EXERCISE: The data below is to be repeated in full, exactly as shown.

GIVEN DATA:
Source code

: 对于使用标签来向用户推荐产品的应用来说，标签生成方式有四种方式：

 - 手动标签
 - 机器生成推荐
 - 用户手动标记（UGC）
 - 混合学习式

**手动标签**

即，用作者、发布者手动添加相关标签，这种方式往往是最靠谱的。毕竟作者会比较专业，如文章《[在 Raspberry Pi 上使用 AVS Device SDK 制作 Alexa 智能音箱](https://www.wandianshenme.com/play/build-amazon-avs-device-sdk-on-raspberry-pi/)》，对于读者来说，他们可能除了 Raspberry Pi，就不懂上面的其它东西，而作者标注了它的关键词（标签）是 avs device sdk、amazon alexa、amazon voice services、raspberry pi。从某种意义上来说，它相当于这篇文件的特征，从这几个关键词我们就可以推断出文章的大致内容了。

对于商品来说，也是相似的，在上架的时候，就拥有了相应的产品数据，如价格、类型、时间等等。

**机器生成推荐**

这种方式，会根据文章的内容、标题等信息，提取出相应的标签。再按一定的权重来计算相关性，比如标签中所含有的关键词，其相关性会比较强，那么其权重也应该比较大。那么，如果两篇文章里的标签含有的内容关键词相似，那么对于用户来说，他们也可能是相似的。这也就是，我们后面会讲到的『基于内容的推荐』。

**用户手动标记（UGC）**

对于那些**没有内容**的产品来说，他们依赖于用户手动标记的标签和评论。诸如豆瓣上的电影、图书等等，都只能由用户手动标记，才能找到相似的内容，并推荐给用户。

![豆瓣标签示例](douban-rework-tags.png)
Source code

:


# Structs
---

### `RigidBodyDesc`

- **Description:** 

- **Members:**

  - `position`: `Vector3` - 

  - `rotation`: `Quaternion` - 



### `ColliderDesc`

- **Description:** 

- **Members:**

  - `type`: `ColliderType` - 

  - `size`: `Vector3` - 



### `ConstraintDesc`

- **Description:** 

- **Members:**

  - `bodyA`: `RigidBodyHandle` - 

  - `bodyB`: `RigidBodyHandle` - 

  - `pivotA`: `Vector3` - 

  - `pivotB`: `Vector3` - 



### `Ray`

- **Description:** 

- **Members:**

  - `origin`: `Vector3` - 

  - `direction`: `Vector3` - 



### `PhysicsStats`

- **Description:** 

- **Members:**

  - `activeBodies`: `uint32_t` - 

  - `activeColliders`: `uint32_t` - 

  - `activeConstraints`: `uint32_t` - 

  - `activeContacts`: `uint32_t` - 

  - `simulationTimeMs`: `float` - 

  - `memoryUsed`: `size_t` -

RESULT OF THIS EXERCISE:
Source code

: 对于使用标签来向用户推荐产品的应用来说，标签生成方式有四种方式：

 - 手动标签
 - 机器生成推荐
 - 用户手动标记（UGC）
 - 混合学习式

**手动标签**

即，用作者、发布者手动添加相关标签，这种方式往往是最靠谱的。毕竟作者会比较专业，如文章《[在 Raspberry Pi 上使用 AVS Device SDK 制作 Alexa 智能音箱](https://www.wandianshenme.com/play/build-amazon-avs-device-sdk-on-raspberry-pi/)》，对于读者来说，他们可能除了 Raspberry Pi，就不懂上面的其它东西，而作者标注了它的关键词（标签）是 avs device sdk、amazon alexa、amazon voice services、raspberry pi。从某种意义上来说，它相当于这篇文件的特征，从这几个关键词我们就可以推断出文章的大致内容了。

对于商品来说，也是相似的，在上架的时候，就拥有了相应的产品数据，如价格、类型、时间等等。

**机器生成推荐**

这种方式，会根据文章的内容、标题等信息，提取出相应的标签。再按一定的权重来计算相关性，比如标签中所含有的关键词，其相关性会比较强，那么其权重也应该比较大。那么，如果两篇文章里的标签含有的内容关键词相似，那么对于用户来说，他们也可能是相似的。这也就是，我们后面会讲到的『基于内容的推荐』。

**用户手动标记（UGC）**

对于那些**没有内容**的产品来说，他们依赖于用户手动标记的标签和评论。诸如豆瓣上的电影、图书等等，都只能由用户手动标记，才能找到相似的内容，并推荐给用户。

![豆瓣标签示例](douban-rework-tags.png)
Source code

:


# Structs
---

### `RigidBodyDesc`

- **Description:** 

- **Members:**

  - `position`: `Vector3` - 

  - `rotation`: `Quaternion` - 



### `ColliderDesc`

- **Description:** 

- **Members:**

  - `type`: `ColliderType` - 

  - `size`: `Vector3` - 



### `ConstraintDesc`

- **Description:** 

- **Members:**

  - `bodyA`: `RigidBodyHandle` - 

  - `bodyB`: `RigidBodyHandle` - 

  - `pivotA`: `Vector3` - 

  - `pivotB`: `Vector3` - 



### `Ray`

- **Description:** 

- **Members:**

  - `origin`: `Vector3` - 

  - `direction`: `Vector3` - 



### `PhysicsStats`

- **Description:** 

- **Members:**

  - `activeBodies`: `uint32_t` - 

  - `activeColliders`: `uint32_t` - 

  - `activeConstraints`: `uint32_t` - 

  - `activeContacts`: `uint32_t` - 

  - `simulationTimeMs`: `float` - 

  - `memoryUsed`: `size_t` -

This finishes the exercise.